Source passage section start

Orthopedic surgery included curettage, polymethylmethacrylate (PMMA) insertion, and fixation with a dynamic compression plate in 13 patients; tumor resection and prosthetic replacement of the humeral or femoral head in four patients; curettage, PMMA insertion, and fixation with a blade plate in one patient; curettage, PMMA insertion, insertion of intramedullary rods, and fixation with a dynamic compression plate in one patient; curettage, PMMA insertion, and insertion of intramedullary rods in one patient; curettage and femoral neck osteotomy resulting in a Girdlestone procedure in one patient; and tumor resection, vertebrectomy, and replacement with a titanium basket and plate fixation in one patient. In all patients, orthopedic surgery was performed within 48 hours after embolotherapy. Over the years, two experienced teams of orthopedic surgeons were involved in the surgical procedures. Primary preoperative evaluation of the patients included conventional radiography in 20 cases and CT in two cases. All patients were examined and treated as part of routine care. Informed consent was obtained from all patients before treatment. Our institution does not require institutional review board approval for retrospective studies.

Angiographic and Embolization Technique
Local anesthesia was used for all 22 embolization procedures, which were performed through a contralateral (18 patients) or ipsilateral (four patients) transfemoral approach with a 4- to 5-French vascular sheath (Radifocus, Terumo). All emboli zations were performed in our angiography suite. None of the patients received antibiotics.

In all patients a selective diagnostic arteriogram was obtained to ascertain the hypervascularity of all bone tumors and to identify the main feeding arteries and corresponding tumor blush. This selective angiography was performed with a Cobra-shaped catheter (4- to 5-French C-1, Cook) or a single-curve catheter (4- to 5-French). Diagnostic catheter maneuvers usually were performed with a steerable 0.035-inch guidewire (Radifocus, Terumo).

Source passage section end
Excerpted data section start

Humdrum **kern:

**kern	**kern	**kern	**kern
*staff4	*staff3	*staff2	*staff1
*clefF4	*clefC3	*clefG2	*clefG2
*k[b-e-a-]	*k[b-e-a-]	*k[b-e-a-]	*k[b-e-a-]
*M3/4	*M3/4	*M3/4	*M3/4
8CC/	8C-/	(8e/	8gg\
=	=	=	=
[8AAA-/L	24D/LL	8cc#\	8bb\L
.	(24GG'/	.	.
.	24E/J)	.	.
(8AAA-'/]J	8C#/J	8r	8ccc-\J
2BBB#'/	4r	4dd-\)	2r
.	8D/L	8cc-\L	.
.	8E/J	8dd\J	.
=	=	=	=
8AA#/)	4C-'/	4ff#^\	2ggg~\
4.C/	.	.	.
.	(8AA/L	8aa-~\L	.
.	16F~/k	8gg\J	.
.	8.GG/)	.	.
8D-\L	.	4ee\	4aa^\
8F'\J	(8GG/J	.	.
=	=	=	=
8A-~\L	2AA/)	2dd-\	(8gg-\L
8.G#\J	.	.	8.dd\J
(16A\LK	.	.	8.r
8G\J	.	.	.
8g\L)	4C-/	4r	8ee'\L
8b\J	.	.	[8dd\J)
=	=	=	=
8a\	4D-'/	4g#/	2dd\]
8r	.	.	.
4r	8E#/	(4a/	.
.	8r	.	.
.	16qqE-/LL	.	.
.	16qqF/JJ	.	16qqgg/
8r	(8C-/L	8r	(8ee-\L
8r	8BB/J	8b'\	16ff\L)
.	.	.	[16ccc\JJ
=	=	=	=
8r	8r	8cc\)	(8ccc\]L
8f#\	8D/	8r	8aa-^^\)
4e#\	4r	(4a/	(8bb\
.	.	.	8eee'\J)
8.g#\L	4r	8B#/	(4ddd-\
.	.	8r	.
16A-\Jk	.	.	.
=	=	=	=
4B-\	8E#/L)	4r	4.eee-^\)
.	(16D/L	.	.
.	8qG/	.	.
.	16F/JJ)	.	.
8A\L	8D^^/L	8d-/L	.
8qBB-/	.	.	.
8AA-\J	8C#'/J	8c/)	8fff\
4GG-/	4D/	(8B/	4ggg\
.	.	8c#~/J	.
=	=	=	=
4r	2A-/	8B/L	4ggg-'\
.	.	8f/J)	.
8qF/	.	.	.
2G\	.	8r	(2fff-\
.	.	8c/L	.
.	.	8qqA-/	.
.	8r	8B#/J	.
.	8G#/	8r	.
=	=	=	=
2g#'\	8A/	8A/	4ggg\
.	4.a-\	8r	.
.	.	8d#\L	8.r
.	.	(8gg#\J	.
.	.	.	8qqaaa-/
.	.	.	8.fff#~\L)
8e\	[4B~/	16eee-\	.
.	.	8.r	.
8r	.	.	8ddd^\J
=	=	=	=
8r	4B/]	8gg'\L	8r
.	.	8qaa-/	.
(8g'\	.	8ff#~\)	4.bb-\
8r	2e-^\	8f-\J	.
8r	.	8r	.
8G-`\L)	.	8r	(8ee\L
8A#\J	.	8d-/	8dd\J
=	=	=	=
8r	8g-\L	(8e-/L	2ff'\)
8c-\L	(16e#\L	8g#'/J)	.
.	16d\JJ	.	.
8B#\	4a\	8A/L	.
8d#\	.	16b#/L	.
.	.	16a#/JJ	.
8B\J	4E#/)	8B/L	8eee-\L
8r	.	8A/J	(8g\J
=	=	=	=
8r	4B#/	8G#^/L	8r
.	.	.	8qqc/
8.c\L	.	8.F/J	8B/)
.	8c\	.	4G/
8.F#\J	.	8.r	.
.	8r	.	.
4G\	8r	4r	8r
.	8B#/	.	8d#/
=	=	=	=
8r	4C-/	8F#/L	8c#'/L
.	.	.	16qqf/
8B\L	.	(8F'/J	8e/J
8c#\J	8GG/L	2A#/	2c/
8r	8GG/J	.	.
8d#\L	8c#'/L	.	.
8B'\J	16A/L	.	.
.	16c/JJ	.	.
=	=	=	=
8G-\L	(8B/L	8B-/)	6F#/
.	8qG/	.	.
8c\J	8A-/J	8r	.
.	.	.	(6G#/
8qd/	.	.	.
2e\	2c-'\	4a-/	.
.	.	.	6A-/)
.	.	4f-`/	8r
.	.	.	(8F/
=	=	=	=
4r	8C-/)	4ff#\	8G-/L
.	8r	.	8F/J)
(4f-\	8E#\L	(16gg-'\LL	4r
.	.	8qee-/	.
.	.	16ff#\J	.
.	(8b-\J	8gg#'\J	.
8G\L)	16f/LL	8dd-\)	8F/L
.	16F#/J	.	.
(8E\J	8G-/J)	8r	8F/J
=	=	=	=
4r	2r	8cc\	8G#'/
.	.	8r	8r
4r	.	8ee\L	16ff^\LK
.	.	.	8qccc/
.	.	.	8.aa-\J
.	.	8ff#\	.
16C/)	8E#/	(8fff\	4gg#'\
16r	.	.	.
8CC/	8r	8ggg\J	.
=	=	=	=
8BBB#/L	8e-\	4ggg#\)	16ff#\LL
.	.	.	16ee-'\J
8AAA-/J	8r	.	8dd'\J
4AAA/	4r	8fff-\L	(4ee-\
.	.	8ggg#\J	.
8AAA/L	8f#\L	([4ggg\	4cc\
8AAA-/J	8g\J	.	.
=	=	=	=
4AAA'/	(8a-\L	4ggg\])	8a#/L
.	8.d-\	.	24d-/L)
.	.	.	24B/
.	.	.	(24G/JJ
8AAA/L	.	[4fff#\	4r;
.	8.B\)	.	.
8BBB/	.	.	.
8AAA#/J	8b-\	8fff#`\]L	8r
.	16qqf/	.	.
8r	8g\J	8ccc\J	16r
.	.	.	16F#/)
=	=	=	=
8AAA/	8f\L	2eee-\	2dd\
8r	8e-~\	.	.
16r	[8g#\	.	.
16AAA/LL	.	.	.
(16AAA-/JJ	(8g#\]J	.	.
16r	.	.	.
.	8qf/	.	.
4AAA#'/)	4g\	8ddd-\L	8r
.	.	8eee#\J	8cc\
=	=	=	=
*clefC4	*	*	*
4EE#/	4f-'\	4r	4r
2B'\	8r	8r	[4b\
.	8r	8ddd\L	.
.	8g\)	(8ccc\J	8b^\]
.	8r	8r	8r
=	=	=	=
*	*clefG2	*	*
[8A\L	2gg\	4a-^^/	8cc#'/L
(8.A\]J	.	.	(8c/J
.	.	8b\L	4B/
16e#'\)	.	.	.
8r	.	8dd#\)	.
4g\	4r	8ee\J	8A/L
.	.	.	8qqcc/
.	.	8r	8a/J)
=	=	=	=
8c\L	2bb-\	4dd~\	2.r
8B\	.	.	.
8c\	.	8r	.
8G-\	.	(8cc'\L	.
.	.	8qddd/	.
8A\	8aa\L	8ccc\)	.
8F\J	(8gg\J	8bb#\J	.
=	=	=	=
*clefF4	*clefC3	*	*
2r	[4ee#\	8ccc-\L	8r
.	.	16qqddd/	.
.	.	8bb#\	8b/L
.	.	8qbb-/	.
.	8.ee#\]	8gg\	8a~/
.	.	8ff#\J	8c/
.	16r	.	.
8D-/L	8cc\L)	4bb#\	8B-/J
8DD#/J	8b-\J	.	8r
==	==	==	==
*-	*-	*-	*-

Excerpted data section end

▶ [Exercise aim]:
Copy out the entire passage on orthopedic surgery and embolization technique without any changes.

▶ [Output]:
Orthopedic surgery included curettage, polymethylmethacrylate (PMMA) insertion, and fixation with a dynamic compression plate in 13 patients; tumor resection and prosthetic replacement of the humeral or femoral head in four patients; curettage, PMMA insertion, and fixation with a blade plate in one patient; curettage, PMMA insertion, insertion of intramedullary rods, and fixation with a dynamic compression plate in one patient; curettage, PMMA insertion, and insertion of intramedullary rods in one patient; curettage and femoral neck osteotomy resulting in a Girdlestone procedure in one patient; and tumor resection, vertebrectomy, and replacement with a titanium basket and plate fixation in one patient. In all patients, orthopedic surgery was performed within 48 hours after embolotherapy. Over the years, two experienced teams of orthopedic surgeons were involved in the surgical procedures. Primary preoperative evaluation of the patients included conventional radiography in 20 cases and CT in two cases. All patients were examined and treated as part of routine care. Informed consent was obtained from all patients before treatment. Our institution does not require institutional review board approval for retrospective studies.

Angiographic and Embolization Technique
Local anesthesia was used for all 22 embolization procedures, which were performed through a contralateral (18 patients) or ipsilateral (four patients) transfemoral approach with a 4- to 5-French vascular sheath (Radifocus, Terumo). All emboli zations were performed in our angiography suite. None of the patients received antibiotics.

In all patients a selective diagnostic arteriogram was obtained to ascertain the hypervascularity of all bone tumors and to identify the main feeding arteries and corresponding tumor blush. This selective angiography was performed with a Cobra-shaped catheter (4- to 5-French C-1, Cook) or a single-curve catheter (4- to 5-French). Diagnostic catheter maneuvers usually were performed with a steerable 0.035-inch guidewire (Radifocus, Terumo).